Существо запричитало и заойкало, словно приготовилось быть вторым блюдом на этом ужине.
– Оно речь понимает? – спросила Каэтана у альва, но тот не успел ей ответить.
– Оно понимает, – жалобно произнесло существо. – Оно-то как раз все понимает. Взяли моду хортлаками лакомиться, а я невкусный. Прямо заявляю – не-вкус-ный, понятно?
– Куда уж понятнее, – рассмеялся Джангараи. – И что же это ты так оплошал, братец?
– Почему это, почему это оплошал? – заволновался хортлак. – Я специально горькие травы ем, чтобы от меня горечью пахло. Это у ваших урахагов обоняние напрочь отбило.
Такое небрежное отношение к их нюху близнецы восприняли как оскорбление и угрожающе надвинулись на съежившегося под их взглядами степнячка.
– Ну-ну... – Ловалонга подошел к маленькому комочку, так и лежавшему на земле, и взял его на руки. – Никто тебя есть не собирается. Просто ты как-то неловко пробежал, всполошил нас, вот мы и приняли тебя за лазутчика врага.
– А, – успокаиваясь, проговорил дух, – так это вы от армии прячетесь.
– От какой армии? – в один голос рявкнули Джангараи и Бордонкай.
Хортлак вздрогнул от их могучих голосов, но, прижавшись к Ловалонге, почувствовал себя уверенней.
– Известно, от какой. Мы небось в степи не совсем серые...
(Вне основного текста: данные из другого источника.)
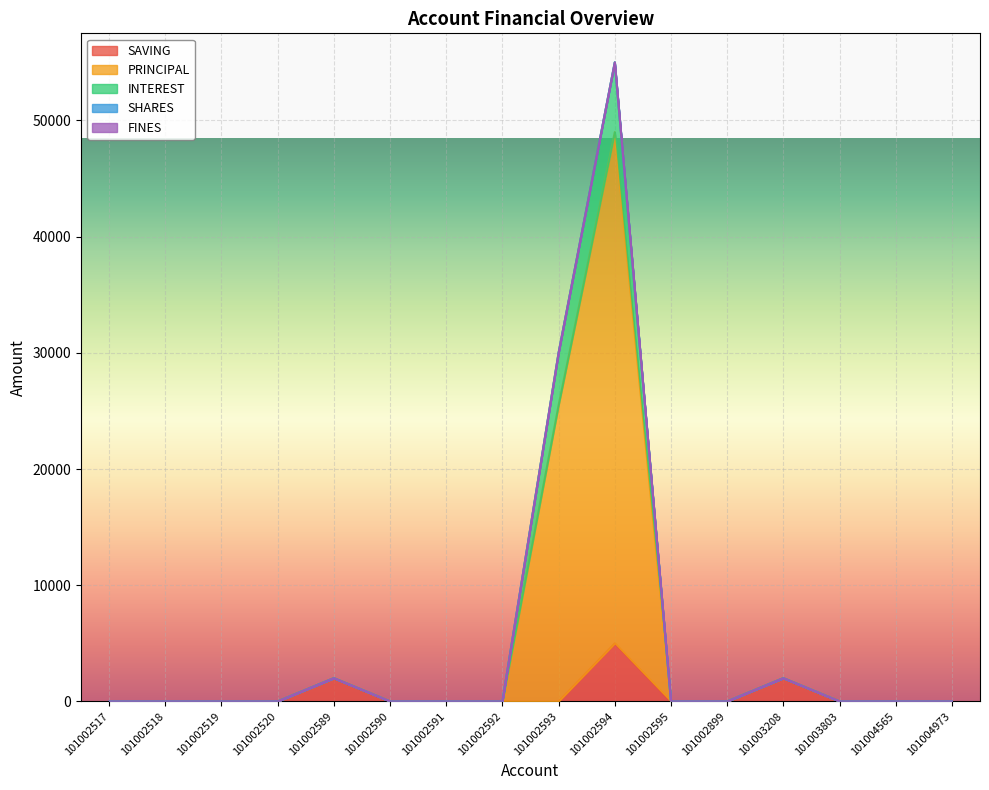

At how many categories does at least one series exceed 31968?

1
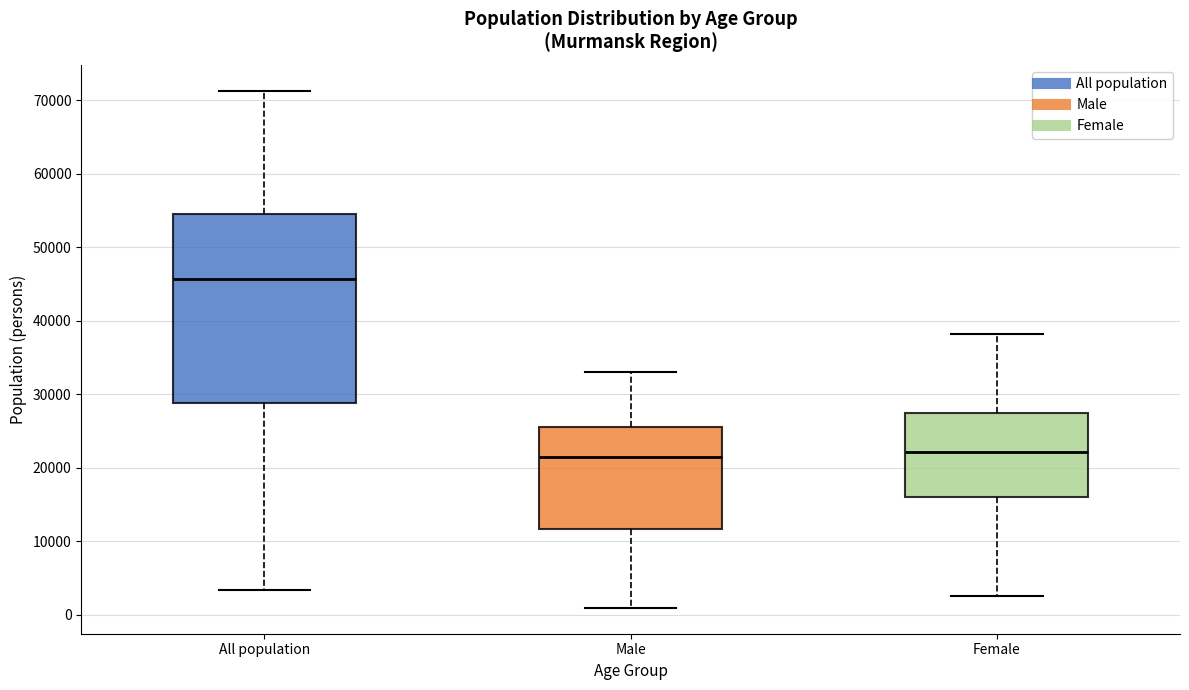

Where is the lower edge of the box for Male on the y-axis? The values are not printed on the chart, so give them approximately, as read against the axis.

12000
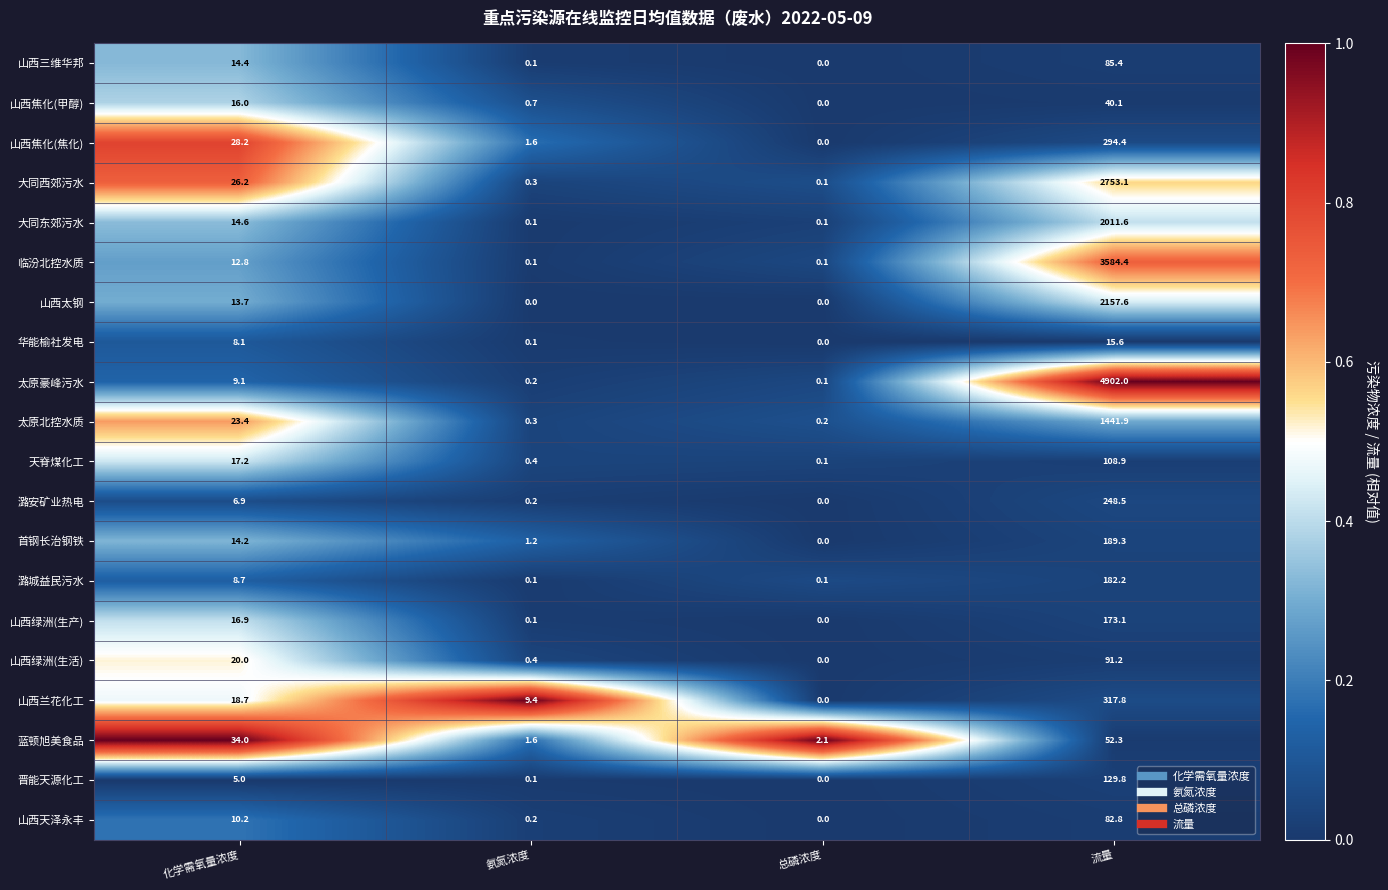

Which series has the largest total across all categories?

太原豪峰污水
– Как раз вы-то и серые, – встрял альв.
Хортлак насупился и брякнул:
– От мохнатого и слышу!
Обиженный Воршуд сжал лапки в кулачки и стал ужасно похож на маленького насупленного медвежонка
Каэ посмотрела на альва и хортлака, думая, что они находятся в гораздо более близком родстве, чем сами : хотят признавать, и примирительно сказала:
– Вам абсолютно незачем ссориться. Почтенный хортлак окажет нам огромную любезность, если расскажет, о какой армии он говорит и где она находится.
– А вы лазутчики? – спросил степнячок с непередаваемым выражением на круглой мордочке. Он был страшно похож на толстого и сытого кота, только ушки у него были круглые.
– Нет, – ответила Каэ.
– Жаль, – вздохнул хортлак.
Он медленно и осторожно спустился с рук Ловалонги. Все уселись вокруг костра, и степнячок, так и не решившийся отойти от аллоброга дальше чем на шаг, уселся около его ног, на всякий случай взявшись за край одежды талисенны. Теперь у спутников была возможность спокойно рассмотреть хортлака.
Ростом он был еще меньше Воршуда и едва достигал Бордонкаю колена. Поэтому на исполина он смотрел с плохо скрываемым ужасом. Так же как и альв, хортлак был с ног до головы покрыт шерстью – только она у него была подлиннее и грязно-серого цвета. Небесно-голубые и круглые, как плошки, глаза под громадными загнутыми ресницами глядели и доверчиво, и лукаво. А лицо или мордочка – друзья так и не смогли определить, на что же это больше похоже, – было кошачьим и человечьим одновременно.
– Я почтенный хортлак. И я окажу огромную любезность, о которой вы просите, – проговорил он крайне серьезным тоном. – Меня Момсой зовут.